▶ _DIRECTIONS_
Go over the records and copy every line with the string "provided".

--

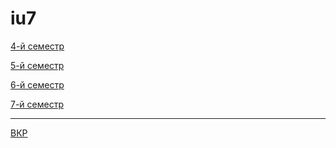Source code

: # iu7

[4-й семестр](2019_2020_4sem.md)

[5-й семестр](2020_2021_5sem.md)

[6-й семестр](2021_6_sem.md)

[7-й семестр](2021_2022_7_sem.md)

___

[ВКР]() 
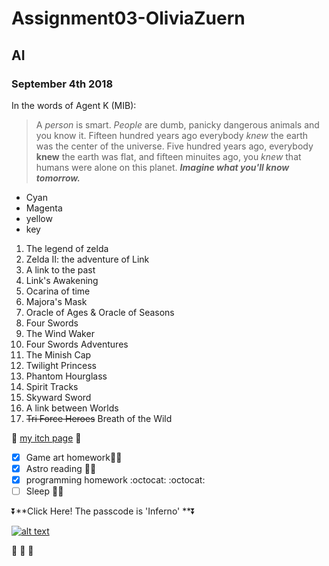 # Assignment03-OliviaZuern
## AI 
### September 4th 2018

In the words of Agent K (MIB):
> A *person* is smart. *People* are dumb, panicky dangerous animals and you know it. Fifteen hundred years ago everybody *knew* the earth was the center of the universe. Five hundred years ago, everybody **knew** the earth was flat, and fifteen minuites ago, you *knew* that humans were alone on this planet. **_Imagine what you'll know tomorrow._**

- Cyan
- Magenta
- yellow
- key

1. The legend of zelda
2. Zelda II: the adventure of Link
3. A link to the past
4. Link's Awakening
5. Ocarina of time
6. Majora's Mask
7. Oracle of Ages & Oracle of Seasons
8. Four Swords
9. The Wind Waker
10. Four Swords Adventures
11. The Minish Cap
12. Twilight Princess
13. Phantom Hourglass
14. Spirit Tracks
15. Skyward Sword
16. A link between Worlds
17. ~~Tri Force Heroes~~ Breath of the Wild

:sparkling_heart: [my itch page](https://irisz.itch.io) :sparkling_heart:

- [X] Game art homework:space_invader::art:
- [X] Astro reading :dizzy::telescope:
- [X] programming homework :octocat: :octocat:
- [ ] Sleep :crystal_ball::zzz:

:arrow_double_down:**Click Here! The passcode is 'Inferno' **:arrow_double_down:

[![alt text](https://img.itch.zone/aW1hZ2UvMjYwODMyLzE0MDE4NjkucG5n/347x500/zbM7Pf.png "JACK")](https://irisz.itch.io/jack-testfire)

:diamond_shape_with_a_dot_inside: :white_flower: :trident:
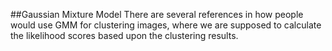##Gaussian Mixture Model
There are several references in how people would use GMM for clustering images, where we are supposed to calculate the likelihood scores based upon the clustering results.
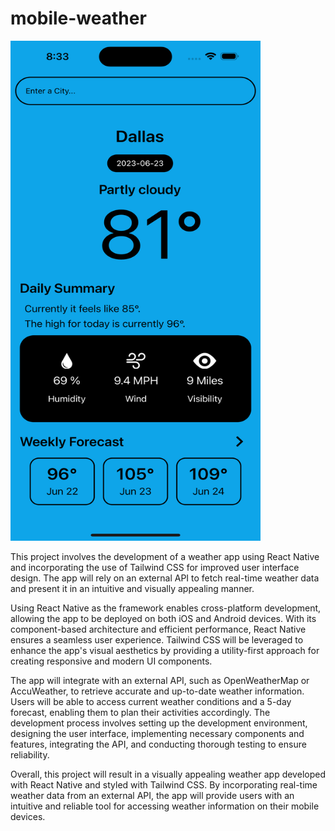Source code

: # mobile-weather

<img src="https://github.com/danimalcrackrz/mobile-weather/blob/5a50ba480acef723b263323af4475bd5f1dd7258/Simulator%20Screenshot%20-%20iPhone%2014%20Pro%20Max%20-%202023-06-23%20at%2008.33.56.png" alt="Alt Text" width="400" height="800">

This project involves the development of a weather app using React Native and incorporating the use of Tailwind CSS for improved user interface design. The app will rely on an external API to fetch real-time weather data and present it in an intuitive and visually appealing manner.

Using React Native as the framework enables cross-platform development, allowing the app to be deployed on both iOS and Android devices. With its component-based architecture and efficient performance, React Native ensures a seamless user experience. Tailwind CSS will be leveraged to enhance the app's visual aesthetics by providing a utility-first approach for creating responsive and modern UI components.

The app will integrate with an external API, such as OpenWeatherMap or AccuWeather, to retrieve accurate and up-to-date weather information. Users will be able to access current weather conditions and a 5-day forecast, enabling them to plan their activities accordingly. The development process involves setting up the development environment, designing the user interface, implementing necessary components and features, integrating the API, and conducting thorough testing to ensure reliability.

Overall, this project will result in a visually appealing weather app developed with React Native and styled with Tailwind CSS. By incorporating real-time weather data from an external API, the app will provide users with an intuitive and reliable tool for accessing weather information on their mobile devices.
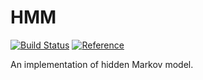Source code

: # HMM

[![Build Status](https://travis-ci.org/wangkuiyi/hmm.png?branch=master)](https://travis-ci.org/wangkuiyi/hmm)
[![Reference](https://godoc.org/github.com/wangkuiyi/hmm?status.svg)](http://godoc.org/github.com/wangkuiyi/hmm)

An implementation of hidden Markov model.
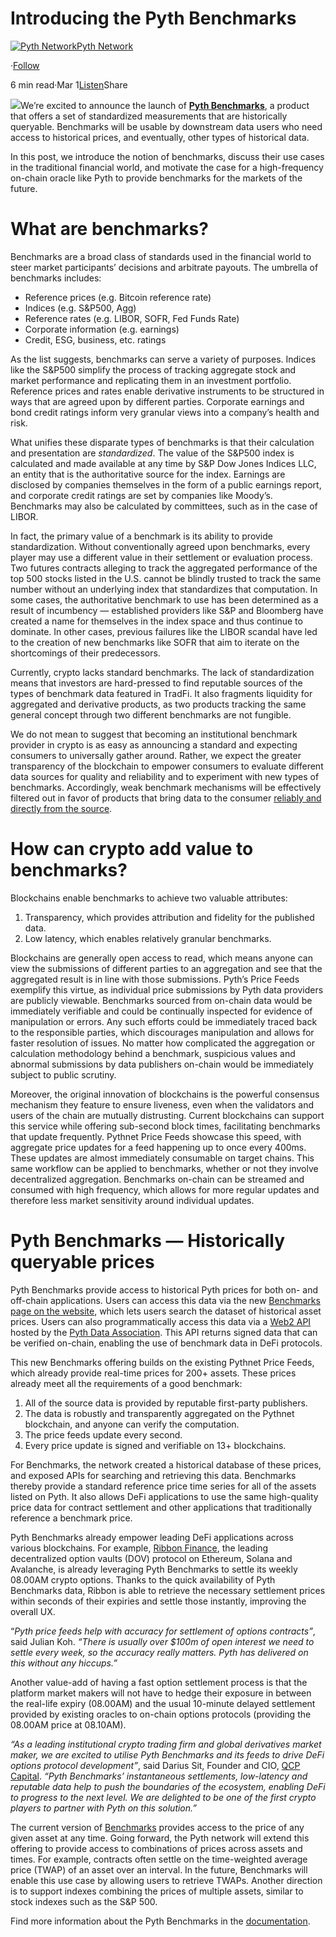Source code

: Introducing the Pyth Benchmarks
===============================

[![Pyth Network](https://miro.medium.com/v2/resize:fill:88:88/1*rdK3rHcWpkge6BRQRIwBjA.jpeg)](/?source=post_page-----713f2d5fdcf5--------------------------------)[Pyth Network](/?source=post_page-----713f2d5fdcf5--------------------------------)

·[Follow](https://medium.com/m/signin?actionUrl=https%3A%2F%2Fmedium.com%2F_%2Fsubscribe%2Fuser%2Ff55fccc0ad62&operation=register&redirect=https%3A%2F%2Fpythnetwork.medium.com%2Fintroducing-the-pyth-benchmarks-713f2d5fdcf5&user=Pyth+Network&userId=f55fccc0ad62&source=post_page-f55fccc0ad62----713f2d5fdcf5---------------------post_header-----------)

6 min read·Mar 1[Listen](https://medium.com/m/signin?actionUrl=https%3A%2F%2Fmedium.com%2Fplans%3Fdimension%3Dpost_audio_button%26postId%3D713f2d5fdcf5&operation=register&redirect=https%3A%2F%2Fpythnetwork.medium.com%2Fintroducing-the-pyth-benchmarks-713f2d5fdcf5&source=-----713f2d5fdcf5---------------------post_audio_button-----------)Share

![](https://miro.medium.com/v2/resize:fit:1400/1*SZxe3g8HX8RC0UFyET53Sw.png)We’re excited to announce the launch of [**Pyth Benchmarks**](https://pyth.network/benchmarks), a product that offers a set of standardized measurements that are historically queryable. Benchmarks will be usable by downstream data users who need access to historical prices, and eventually, other types of historical data.

In this post, we introduce the notion of benchmarks, discuss their use cases in the traditional financial world, and motivate the case for a high-frequency on-chain oracle like Pyth to provide benchmarks for the markets of the future.

What are benchmarks?
====================

Benchmarks are a broad class of standards used in the financial world to steer market participants’ decisions and arbitrate payouts. The umbrella of benchmarks includes:

* Reference prices (e.g. Bitcoin reference rate)
* Indices (e.g. S&P500, Agg)
* Reference rates (e.g. LIBOR, SOFR, Fed Funds Rate)
* Corporate information (e.g. earnings)
* Credit, ESG, business, etc. ratings

As the list suggests, benchmarks can serve a variety of purposes. Indices like the S&P500 simplify the process of tracking aggregate stock and market performance and replicating them in an investment portfolio. Reference prices and rates enable derivative instruments to be structured in ways that are agreed upon by different parties. Corporate earnings and bond credit ratings inform very granular views into a company’s health and risk.

What unifies these disparate types of benchmarks is that their calculation and presentation are *standardized*. The value of the S&P500 index is calculated and made available at any time by S&P Dow Jones Indices LLC, an entity that is the authoritative source for the index. Earnings are disclosed by companies themselves in the form of a public earnings report, and corporate credit ratings are set by companies like Moody’s. Benchmarks may also be calculated by committees, such as in the case of LIBOR.

In fact, the primary value of a benchmark is its ability to provide standardization. Without conventionally agreed upon benchmarks, every player may use a different value in their settlement or evaluation process. Two futures contracts alleging to track the aggregated performance of the top 500 stocks listed in the U.S. cannot be blindly trusted to track the same number without an underlying index that standardizes that computation. In some cases, the authoritative benchmark to use has been determined as a result of incumbency — established providers like S&P and Bloomberg have created a name for themselves in the index space and thus continue to dominate. In other cases, previous failures like the LIBOR scandal have led to the creation of new benchmarks like SOFR that aim to iterate on the shortcomings of their predecessors.

Currently, crypto lacks standard benchmarks. The lack of standardization means that investors are hard-pressed to find reputable sources of the types of benchmark data featured in TradFi. It also fragments liquidity for aggregated and derivative products, as two products tracking the same general concept through two different benchmarks are not fungible.

We do not mean to suggest that becoming an institutional benchmark provider in crypto is as easy as announcing a standard and expecting consumers to universally gather around. Rather, we expect the greater transparency of the blockchain to empower consumers to evaluate different data sources for quality and reliability and to experiment with new types of benchmarks. Accordingly, weak benchmark mechanisms will be effectively filtered out in favor of products that bring data to the consumer [reliably and directly from the source](/publisher-vs-reporter-networks-e6b11f79abb0).

How can crypto add value to benchmarks?
=======================================

Blockchains enable benchmarks to achieve two valuable attributes:

1. Transparency, which provides attribution and fidelity for the published data.
2. Low latency, which enables relatively granular benchmarks.

Blockchains are generally open access to read, which means anyone can view the submissions of different parties to an aggregation and see that the aggregated result is in line with those submissions. Pyth’s Price Feeds exemplify this virtue, as individual price submissions by Pyth data providers are publicly viewable. Benchmarks sourced from on-chain data would be immediately verifiable and could be continually inspected for evidence of manipulation or errors. Any such efforts could be immediately traced back to the responsible parties, which discourages manipulation and allows for faster resolution of issues. No matter how complicated the aggregation or calculation methodology behind a benchmark, suspicious values and abnormal submissions by data publishers on-chain would be immediately subject to public scrutiny.

Moreover, the original innovation of blockchains is the powerful consensus mechanism they feature to ensure liveness, even when the validators and users of the chain are mutually distrusting. Current blockchains can support this service while offering sub-second block times, facilitating benchmarks that update frequently. Pythnet Price Feeds showcase this speed, with aggregate price updates for a feed happening up to once every 400ms. These updates are almost immediately consumable on target chains. This same workflow can be applied to benchmarks, whether or not they involve decentralized aggregation. Benchmarks on-chain can be streamed and consumed with high frequency, which allows for more regular updates and therefore less market sensitivity around individual updates.

Pyth Benchmarks — Historically queryable prices
===============================================

Pyth Benchmarks provide access to historical Pyth prices for both on- and off-chain applications. Users can access this data via the new [Benchmarks page on the website](https://pyth.network/benchmarks), which lets users search the dataset of historical asset prices. Users can also programmatically access this data via a [Web2 API](https://docs.pyth.network/benchmarks) hosted by the [Pyth Data Association](https://pythdataassociation.com/). This API returns signed data that can be verified on-chain, enabling the use of benchmark data in DeFi protocols.

This new Benchmarks offering builds on the existing Pythnet Price Feeds, which already provide real-time prices for 200+ assets. These prices already meet all the requirements of a good benchmark:

1. All of the source data is provided by reputable first-party publishers.
2. The data is robustly and transparently aggregated on the Pythnet blockchain, and anyone can verify the computation.
3. The price feeds update every second.
4. Every price update is signed and verifiable on 13+ blockchains.

For Benchmarks, the network created a historical database of these prices, and exposed APIs for searching and retrieving this data. Benchmarks thereby provide a standard reference price time series for all of the assets listed on Pyth. It also allows DeFi applications to use the same high-quality price data for contract settlement and other applications that traditionally reference a benchmark price.

Pyth Benchmarks already empower leading DeFi applications across various blockchains. For example, [Ribbon Finance](https://www.ribbon.finance/), the leading decentralized option vaults (DOV) protocol on Ethereum, Solana and Avalanche, is already leveraging Pyth Benchmarks to settle its weekly 08.00AM crypto options. Thanks to the quick availability of Pyth Benchmarks data, Ribbon is able to retrieve the necessary settlement prices within seconds of their expiries and settle those instantly, improving the overall UX.

“*Pyth price feeds help with accuracy for settlement of options contracts”*, said Julian Koh. *“There is usually over $100m of open interest we need to settle every week, so the accuracy really matters. Pyth has delivered on this without any hiccups.”*

Another value-add of having a fast option settlement process is that the platform market makers will not have to hedge their exposure in between the real-life expiry (08.00AM) and the usual 10-minute delayed settlement provided by existing oracles to on-chain options protocols (providing the 08.00AM price at 08.10AM).

*“As a leading institutional crypto trading firm and global derivatives market maker, we are excited to utilise Pyth Benchmarks and its feeds to drive DeFi options protocol development”*, said Darius Sit, Founder and CIO, [QCP Capital](https://qcp.capital/). *“Pyth Benchmarks’ instantaneous settlements, low-latency and reputable data help to push the boundaries of the ecosystem, enabling DeFi to progress to the next level. We are delighted to be one of the first crypto players to partner with Pyth on this solution.”*

The current version of [Benchmarks](https://pyth.network/benchmarks) provides access to the price of any given asset at any time. Going forward, the Pyth network will extend this offering to provide access to combinations of prices across assets and times. For example, contracts often settle on the time-weighted average price (TWAP) of an asset over an interval. In the future, Benchmarks will enable this use case by allowing users to retrieve TWAPs. Another direction is to support indexes combining the prices of multiple assets, similar to stock indexes such as the S&P 500.

Find more information about the Pyth Benchmarks in the [documentation](https://docs.pyth.network/benchmarks).

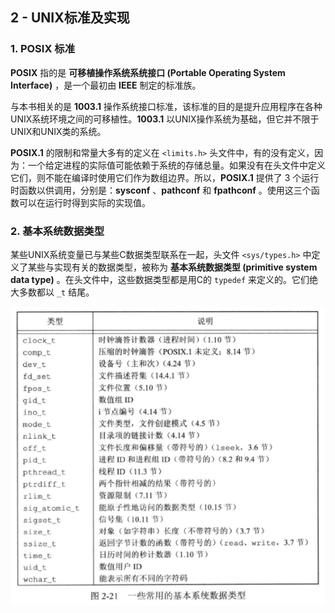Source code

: ## 2 - UNIX标准及实现

### 1. POSIX 标准

**POSIX** 指的是 **可移植操作系统系统接口 (Portable Operating System Interface)** ，是一个最初由 **IEEE** 制定的标准族。

与本书相关的是 **1003.1** 操作系统接口标准，该标准的目的是提升应用程序在各种UNIX系统环境之间的可移植性。**1003.1** 以UNIX操作系统为基础，但它并不限于UNIX和UNIX类的系统。

**POSIX.1** 的限制和常量大多有的定义在 `<limits.h>` 头文件中，有的没有定义，因为：一个给定进程的实际值可能依赖于系统的存储总量。如果没有在头文件中定义它们，则不能在编译时使用它们作为数组边界。所以，**POSIX.1** 提供了 $3$ 个运行时函数以供调用，分别是：**sysconf** 、**pathconf** 和 **fpathconf** 。使用这三个函数可以在运行时得到实际的实现值。

### 2. 基本系统数据类型

某些UNIX系统变量已与某些C数据类型联系在一起，头文件 `<sys/types.h>` 中定义了某些与实现有关的数据类型，被称为 **基本系统数据类型 (primitive system data type)** 。在头文件中，这些数据类型都是用C的 `typedef` 来定义的。它们绝大多数都以 `_t` 结尾。

![](./img/2-47.png)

--

▶ _WRITTEN ANSWER_
1. All of the source data is provided by reputable first-party publishers.
Another value-add of having a fast option settlement process is that the platform market makers will not have to hedge their exposure in between the real-life expiry (08.00AM) and the usual 10-minute delayed settlement provided by existing oracles to on-chain options protocols (providing the 08.00AM price at 08.10AM).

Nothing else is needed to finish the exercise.